Equativ
- Formerly: Smart AdServer
- Company type: Private
- Industry: Advertising technology
- Predecessor: Aufeminin
- Founded: 2001
- Headquarters: Paris, France
- Area served: Worldwide
- Key people: Arnaud Créput (CEO) JF Cote (Cofounder Sharethrough & Strategic Advisor)
- Products: Ad Server, SSP, DSP, Curation, CTV Ad Insertion
- Revenue: Over $200M (net recurring revenue, 2024) ▲$100M (net recurring revenue, 2022) €197M (gross revenue, 2021)
- Owner: Bridgepoint Group (majority shareholder), Capital Croissance
- Number of employees: 800+ (2025)
- Website: equativ.com

= Equativ =

French advertising technology company

Equativ (formerly known as Smart AdServer) is a French advertising technology company that provides a vertically integrated platform for both advertisers and publishers. The company operates an ad server, a SSP, and a DSP, with a focus on solutions for Advanced TV and premium publishers.

Created in 2001 as part of Aufeminin, it was sold to private-equity fund Cathay Capital in 2015, then to private-equity fund Capital Croissance in 2021. In 2023, Bridgepoint Group became the majority shareholder. It operates globally in the US, Europe, Latin America and Asia.

== History ==
Smart AdServer was created in 2001 by aufeminin.com to manage advertisements on the publisher's websites. It became an independent company within the same group in 2005, then expanded locally and internationally.
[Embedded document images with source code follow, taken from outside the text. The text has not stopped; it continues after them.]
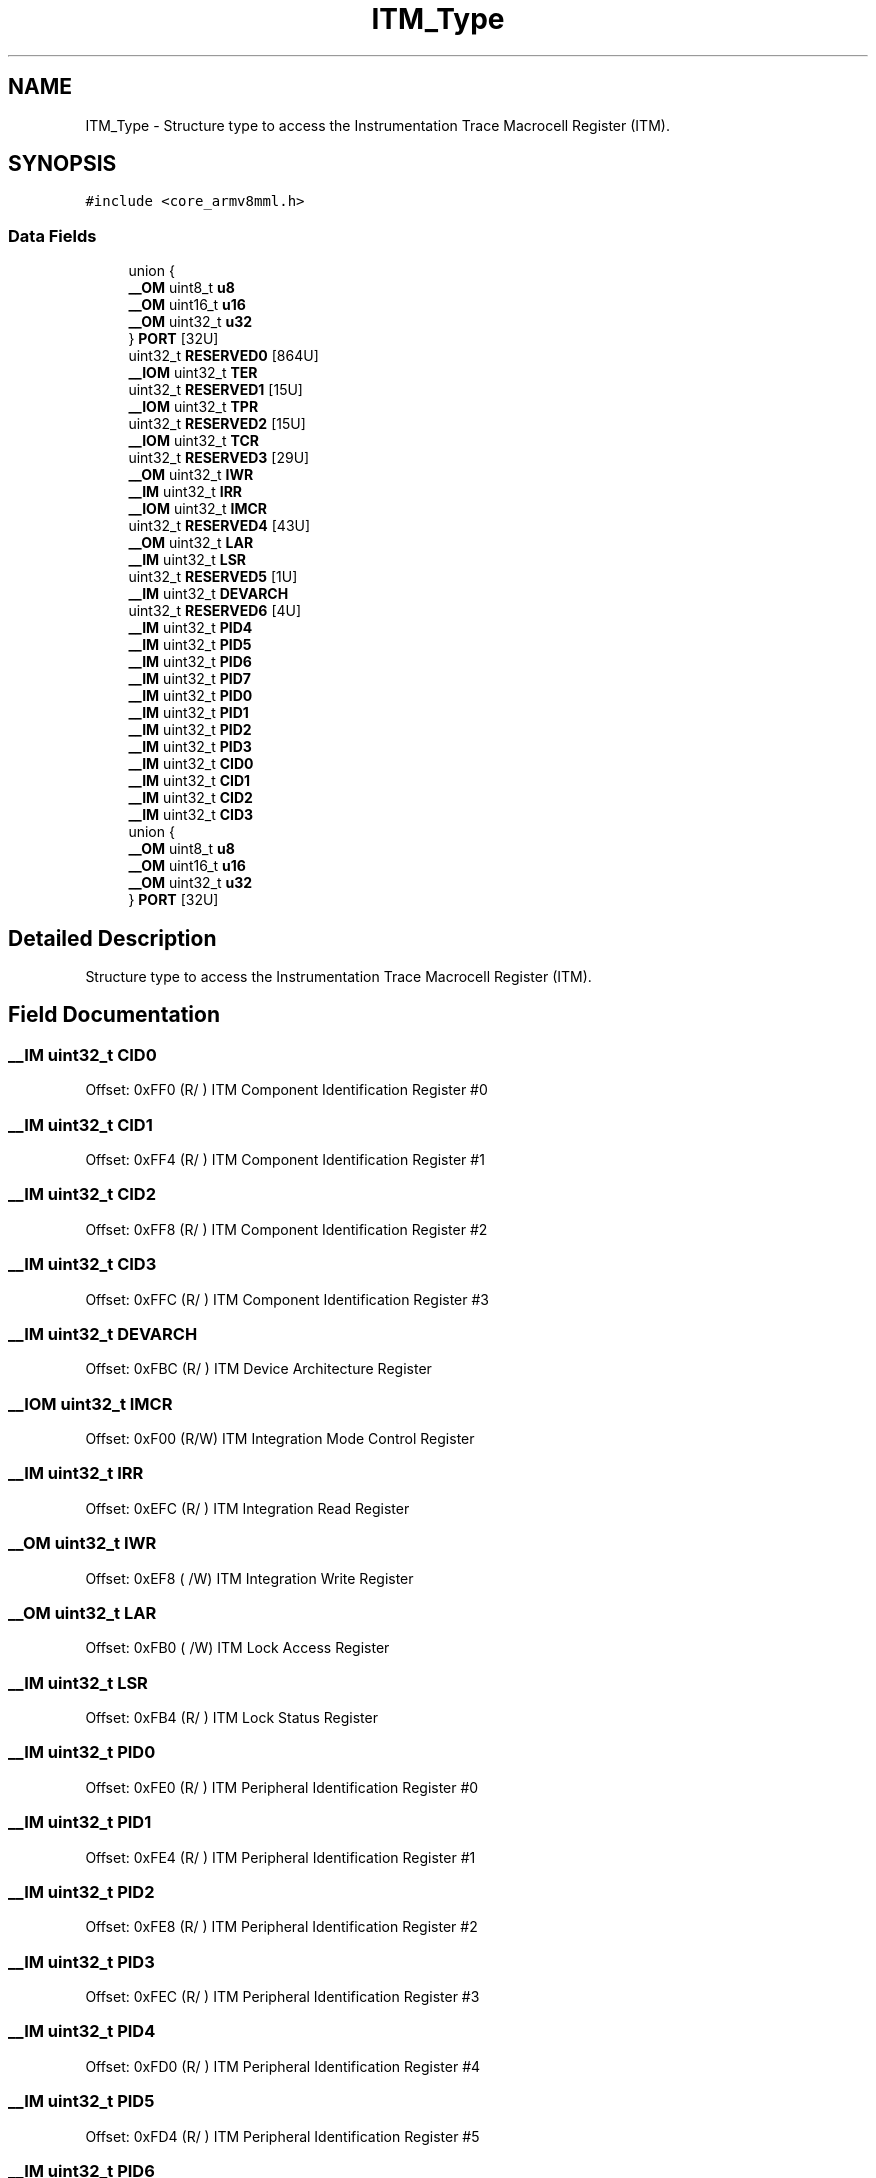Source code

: .TH "ITM_Type" 3 "Mon Sep 13 2021" "TP2_G1" \" -*- nroff -*-
.ad l
.nh
.SH NAME
ITM_Type \- Structure type to access the Instrumentation Trace Macrocell Register (ITM)\&.  

.SH SYNOPSIS
.br
.PP
.PP
\fC#include <core_armv8mml\&.h>\fP
.SS "Data Fields"

.in +1c
.ti -1c
.RI "union {"
.br
.ti -1c
.RI "   \fB__OM\fP uint8_t \fBu8\fP"
.br
.ti -1c
.RI "   \fB__OM\fP uint16_t \fBu16\fP"
.br
.ti -1c
.RI "   \fB__OM\fP uint32_t \fBu32\fP"
.br
.ti -1c
.RI "} \fBPORT\fP [32U]"
.br
.ti -1c
.RI "uint32_t \fBRESERVED0\fP [864U]"
.br
.ti -1c
.RI "\fB__IOM\fP uint32_t \fBTER\fP"
.br
.ti -1c
.RI "uint32_t \fBRESERVED1\fP [15U]"
.br
.ti -1c
.RI "\fB__IOM\fP uint32_t \fBTPR\fP"
.br
.ti -1c
.RI "uint32_t \fBRESERVED2\fP [15U]"
.br
.ti -1c
.RI "\fB__IOM\fP uint32_t \fBTCR\fP"
.br
.ti -1c
.RI "uint32_t \fBRESERVED3\fP [29U]"
.br
.ti -1c
.RI "\fB__OM\fP uint32_t \fBIWR\fP"
.br
.ti -1c
.RI "\fB__IM\fP uint32_t \fBIRR\fP"
.br
.ti -1c
.RI "\fB__IOM\fP uint32_t \fBIMCR\fP"
.br
.ti -1c
.RI "uint32_t \fBRESERVED4\fP [43U]"
.br
.ti -1c
.RI "\fB__OM\fP uint32_t \fBLAR\fP"
.br
.ti -1c
.RI "\fB__IM\fP uint32_t \fBLSR\fP"
.br
.ti -1c
.RI "uint32_t \fBRESERVED5\fP [1U]"
.br
.ti -1c
.RI "\fB__IM\fP uint32_t \fBDEVARCH\fP"
.br
.ti -1c
.RI "uint32_t \fBRESERVED6\fP [4U]"
.br
.ti -1c
.RI "\fB__IM\fP uint32_t \fBPID4\fP"
.br
.ti -1c
.RI "\fB__IM\fP uint32_t \fBPID5\fP"
.br
.ti -1c
.RI "\fB__IM\fP uint32_t \fBPID6\fP"
.br
.ti -1c
.RI "\fB__IM\fP uint32_t \fBPID7\fP"
.br
.ti -1c
.RI "\fB__IM\fP uint32_t \fBPID0\fP"
.br
.ti -1c
.RI "\fB__IM\fP uint32_t \fBPID1\fP"
.br
.ti -1c
.RI "\fB__IM\fP uint32_t \fBPID2\fP"
.br
.ti -1c
.RI "\fB__IM\fP uint32_t \fBPID3\fP"
.br
.ti -1c
.RI "\fB__IM\fP uint32_t \fBCID0\fP"
.br
.ti -1c
.RI "\fB__IM\fP uint32_t \fBCID1\fP"
.br
.ti -1c
.RI "\fB__IM\fP uint32_t \fBCID2\fP"
.br
.ti -1c
.RI "\fB__IM\fP uint32_t \fBCID3\fP"
.br
.ti -1c
.RI "union {"
.br
.ti -1c
.RI "   \fB__OM\fP uint8_t \fBu8\fP"
.br
.ti -1c
.RI "   \fB__OM\fP uint16_t \fBu16\fP"
.br
.ti -1c
.RI "   \fB__OM\fP uint32_t \fBu32\fP"
.br
.ti -1c
.RI "} \fBPORT\fP [32U]"
.br
.in -1c
.SH "Detailed Description"
.PP 
Structure type to access the Instrumentation Trace Macrocell Register (ITM)\&. 
.SH "Field Documentation"
.PP 
.SS "\fB__IM\fP uint32_t CID0"
Offset: 0xFF0 (R/ ) ITM Component Identification Register #0 
.SS "\fB__IM\fP uint32_t CID1"
Offset: 0xFF4 (R/ ) ITM Component Identification Register #1 
.SS "\fB__IM\fP uint32_t CID2"
Offset: 0xFF8 (R/ ) ITM Component Identification Register #2 
.SS "\fB__IM\fP uint32_t CID3"
Offset: 0xFFC (R/ ) ITM Component Identification Register #3 
.SS "\fB__IM\fP uint32_t DEVARCH"
Offset: 0xFBC (R/ ) ITM Device Architecture Register 
.SS "\fB__IOM\fP uint32_t IMCR"
Offset: 0xF00 (R/W) ITM Integration Mode Control Register 
.SS "\fB__IM\fP uint32_t IRR"
Offset: 0xEFC (R/ ) ITM Integration Read Register 
.SS "\fB__OM\fP uint32_t IWR"
Offset: 0xEF8 ( /W) ITM Integration Write Register 
.SS "\fB__OM\fP uint32_t LAR"
Offset: 0xFB0 ( /W) ITM Lock Access Register 
.SS "\fB__IM\fP uint32_t LSR"
Offset: 0xFB4 (R/ ) ITM Lock Status Register 
.SS "\fB__IM\fP uint32_t PID0"
Offset: 0xFE0 (R/ ) ITM Peripheral Identification Register #0 
.SS "\fB__IM\fP uint32_t PID1"
Offset: 0xFE4 (R/ ) ITM Peripheral Identification Register #1 
.SS "\fB__IM\fP uint32_t PID2"
Offset: 0xFE8 (R/ ) ITM Peripheral Identification Register #2 
.SS "\fB__IM\fP uint32_t PID3"
Offset: 0xFEC (R/ ) ITM Peripheral Identification Register #3 
.SS "\fB__IM\fP uint32_t PID4"
Offset: 0xFD0 (R/ ) ITM Peripheral Identification Register #4 
.SS "\fB__IM\fP uint32_t PID5"
Offset: 0xFD4 (R/ ) ITM Peripheral Identification Register #5 
.SS "\fB__IM\fP uint32_t PID6"
Offset: 0xFD8 (R/ ) ITM Peripheral Identification Register #6 
.SS "\fB__IM\fP uint32_t PID7"
Offset: 0xFDC (R/ ) ITM Peripheral Identification Register #7 
.SS "__OM { \&.\&.\&. }    PORT[32U]"
Offset: 0x000 ( /W) ITM Stimulus Port Registers 
.SS "__OM { \&.\&.\&. }    PORT[32U]"
Offset: 0x000 ( /W) ITM Stimulus Port Registers 
.SS "uint32_t RESERVED0"

.SS "uint32_t RESERVED1"

.SS "uint32_t RESERVED2"

.SS "uint32_t RESERVED3"

.SS "uint32_t RESERVED4"

.SS "uint32_t RESERVED5"

.SS "uint32_t RESERVED6[4U]"

.SS "\fB__IOM\fP uint32_t TCR"
Offset: 0xE80 (R/W) ITM Trace Control Register 
.SS "\fB__IOM\fP uint32_t TER"
Offset: 0xE00 (R/W) ITM Trace Enable Register 
.SS "\fB__IOM\fP uint32_t TPR"
Offset: 0xE40 (R/W) ITM Trace Privilege Register 
.SS "\fB__OM\fP uint16_t u16"
Offset: 0x000 ( /W) ITM Stimulus Port 16-bit 
.SS "\fB__OM\fP uint32_t u32"
Offset: 0x000 ( /W) ITM Stimulus Port 32-bit 
.SS "\fB__OM\fP uint8_t u8"
Offset: 0x000 ( /W) ITM Stimulus Port 8-bit 

.SH "Author"
.PP 
Generated automatically by Doxygen for TP2_G1 from the source code\&.
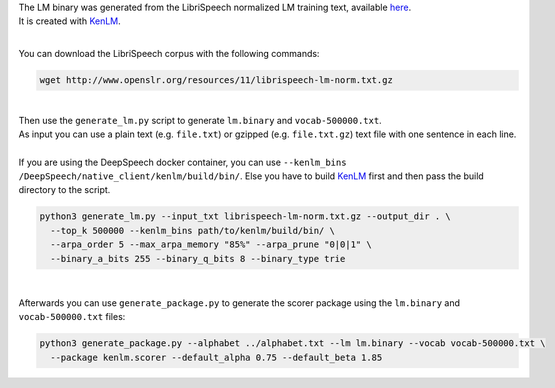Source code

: | The LM binary was generated from the LibriSpeech normalized LM training text, available `here <http://www.openslr.org/11>`_.
| It is created with `KenLM <https://github.com/kpu/kenlm>`_.

|

You can download the LibriSpeech corpus with the following commands:

.. code-block:: bash

    wget http://www.openslr.org/resources/11/librispeech-lm-norm.txt.gz

|

| Then use the ``generate_lm.py`` script to generate ``lm.binary`` and ``vocab-500000.txt``.
| As input you can use a plain text (e.g. ``file.txt``) or gzipped (e.g. ``file.txt.gz``) text file with one sentence in each line.
|
| If you are using the DeepSpeech docker container, you can use ``--kenlm_bins /DeepSpeech/native_client/kenlm/build/bin/``.
 Else you have to build `KenLM <https://github.com/kpu/kenlm>`_ first and then pass the build directory to the script.

.. code-block:: bash

    python3 generate_lm.py --input_txt librispeech-lm-norm.txt.gz --output_dir . \
      --top_k 500000 --kenlm_bins path/to/kenlm/build/bin/ \
      --arpa_order 5 --max_arpa_memory "85%" --arpa_prune "0|0|1" \
      --binary_a_bits 255 --binary_q_bits 8 --binary_type trie

|

Afterwards you can use ``generate_package.py`` to generate the scorer package using the ``lm.binary`` and ``vocab-500000.txt`` files:

.. code-block:: bash

    python3 generate_package.py --alphabet ../alphabet.txt --lm lm.binary --vocab vocab-500000.txt \
      --package kenlm.scorer --default_alpha 0.75 --default_beta 1.85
In 2007, Axel Springer SE, the largest digital publishing house in Europe, bought AuFeminin. Following that take-over, the company expanded into Europe, Latin America and the United States. In 2015, Axel Springer sold the company to private equity fund Cathay Capital for €37 million.

In 2021, private equity fund Capital Croissance became the new majority shareholder of the company in a secondary LBO, with the aim of accelerating the company's development in the United States and in connected TV. In June 2022, the company rebranded from Smart AdServer to Equativ to reflect its unified and comprehensive service offerings.

In February 2023, Equativ was acquired by the Private Equity fund Bridgepoint Group, in a transaction valued at over €300m. The acquisition was intended to help Equativ scale and become a globally competitive independent alternative to ad tech "walled gardens".

== Mergers and acquisitions ==
In 2019, Equativ acquired LiquidM, a global Demand Side Platform (DSP) based in Berlin, to create a more integrated platform for both advertisers and publishers.

In 2021, Equativ acquired DynAdmic, a video advertising platform, to enhance its cookie-free targeting capabilities for video and CTV.

In 2022, Equativ acquired Nowtilus, a German specialist in server-side ad insertion (SSAI), to strengthen its position in the advanced TV market.

In 2024, Equativ merged with Sharethrough, a Supply Side Platform (SSP) based in Canada. The merger aimed to significantly increase Equativ's scale in North America and create a combined entity with over $200 million in net recurring revenue. In June 2025, the company announced that both entities would fully unify and operate under the Equativ brand name.

== Products and services ==
Equativ operates a unified, vertically integrated platform designed to serve both the supply and demand sides of the advertising ecosystem.
- Equativ Seller Connect: An integrated ad server and SSP that allows publishers to manage and monetize their advertising inventory across multiple formats, including display, video, and CTV.
- Equativ Buyer Connect: The company's DSP, which provides advertisers and agencies with access to ad inventory for programmatic buying.
- Equativ Curation: A platform that enables data providers, agencies, and publishers to package ad inventory with targeting data into curated deals for advertisers.
- CTV and Video: Through its acquisition of Nowtilus, Equativ offers server-side ad insertion (SSAI) solutions for live and on-demand video streaming, a key technology for advertising on Connected TV platforms.